DELLWOOD, Mo. (AP) — A police officer from a St. Louis suburb has been suspended and is under investigation by local and federal authorities after a video was released that appears to show a police SUV knocking a man to the ground and striking him before arresting the man.
St. Louis County police say the incident involving an officer from Florissant happened around 11:30 p.m. Tuesday in Dellwood, Missouri. The events were captured by a resident’s doorbell camera, according to the St. Louis Post-Dispatch.
The video shows the police SUV striking the man as he runs past a home. Then the officer jumps on top of the man and appears to hit him before cuffing him.
“After seeing that video, I was deeply concerned about the content of it,” Florissant Police Chief Tim Fagan said at a news conference.
Fagan said he hadn’t seen the video until Saturday, four days after the incident.

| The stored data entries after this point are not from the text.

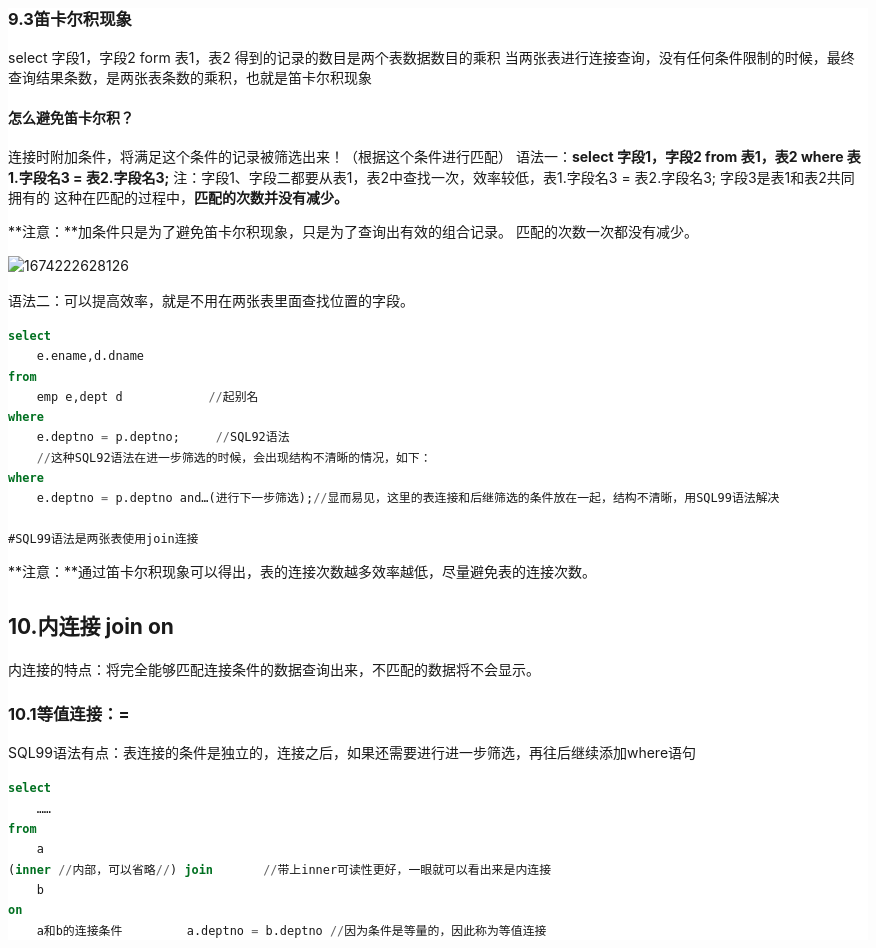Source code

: ### 9.3笛卡尔积现象

select  字段1，字段2  form  表1，表2		得到的记录的数目是两个表数据数目的乘积
当两张表进行连接查询，没有任何条件限制的时候，最终查询结果条数，是两张表条数的乘积，也就是笛卡尔积现象

#### 怎么避免笛卡尔积？

连接时附加条件，将满足这个条件的记录被筛选出来！（根据这个条件进行匹配）
语法一：**select  字段1，字段2  from  表1，表2   where  表1.字段名3 = 表2.字段名3;**
注：字段1、字段二都要从表1，表2中查找一次，效率较低，表1.字段名3 = 表2.字段名3; 字段3是表1和表2共同拥有的
这种在匹配的过程中，**匹配的次数并没有减少。**

**注意：**加条件只是为了避免笛卡尔积现象，只是为了查询出有效的组合记录。
匹配的次数一次都没有减少。

![1674222628126](C:\Users\50184\AppData\Roaming\Typora\typora-user-images\1674222628126.png)

语法二：可以提高效率，就是不用在两张表里面查找位置的字段。

```sql
select
	e.ename,d.dname
from
	emp e,dept d			//起别名
where
	e.deptno = p.deptno;     //SQL92语法
	//这种SQL92语法在进一步筛选的时候，会出现结构不清晰的情况，如下：
where
	e.deptno = p.deptno and…(进行下一步筛选);//显而易见，这里的表连接和后继筛选的条件放在一起，结构不清晰，用SQL99语法解决

#SQL99语法是两张表使用join连接
```

**注意：**通过笛卡尔积现象可以得出，表的连接次数越多效率越低，尽量避免表的连接次数。



## 10.内连接    join on

内连接的特点：将完全能够匹配连接条件的数据查询出来，不匹配的数据将不会显示。



### 10.1等值连接：=

SQL99语法有点：表连接的条件是独立的，连接之后，如果还需要进行进一步筛选，再往后继续添加where语句

```sql
select
	……
from
	a
(inner //内部，可以省略//) join       //带上inner可读性更好，一眼就可以看出来是内连接
	b
on
	a和b的连接条件         a.deptno = b.deptno //因为条件是等量的，因此称为等值连接
```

“We want the same answers that the public does,” he said.
Florissant police spokesman Steve Michael said the 31-year-old detective who was driving the SUV, who police have not named, has been suspended. Two other officers have also been put on leave.
Fagan said the man in the video was treated at the hospital for an ankle injury. Fagan said the man and others with him face charges for drug paraphernalia and resisting arrest.
St. Louis County Prosecuting Attorney Wesley Bell said a special prosecutor has been appointed in the case because a relative of one of his staffers was at the scene of the incident. St. Charles County Prosecuting Attorney Tim Lohmar’s office is investigating what happened with the help of St. Louis County police and the FBI.
“I haven’t seen anything yet other than the video,” Lohmar said Saturday. “We’re just waiting for the reports to come in but what I’ve seen is pretty shocking.”
U.S. Attorney Jeff Jensen issued a statement saying his office, the Civil Rights Division at the Department of Justice and the FBI are aware of the case and will review the evidence to determine what federal response is warranted.
“Experienced prosecutors and agents have been assigned to review the matter for potential federal civil rights violations,” Jensen said.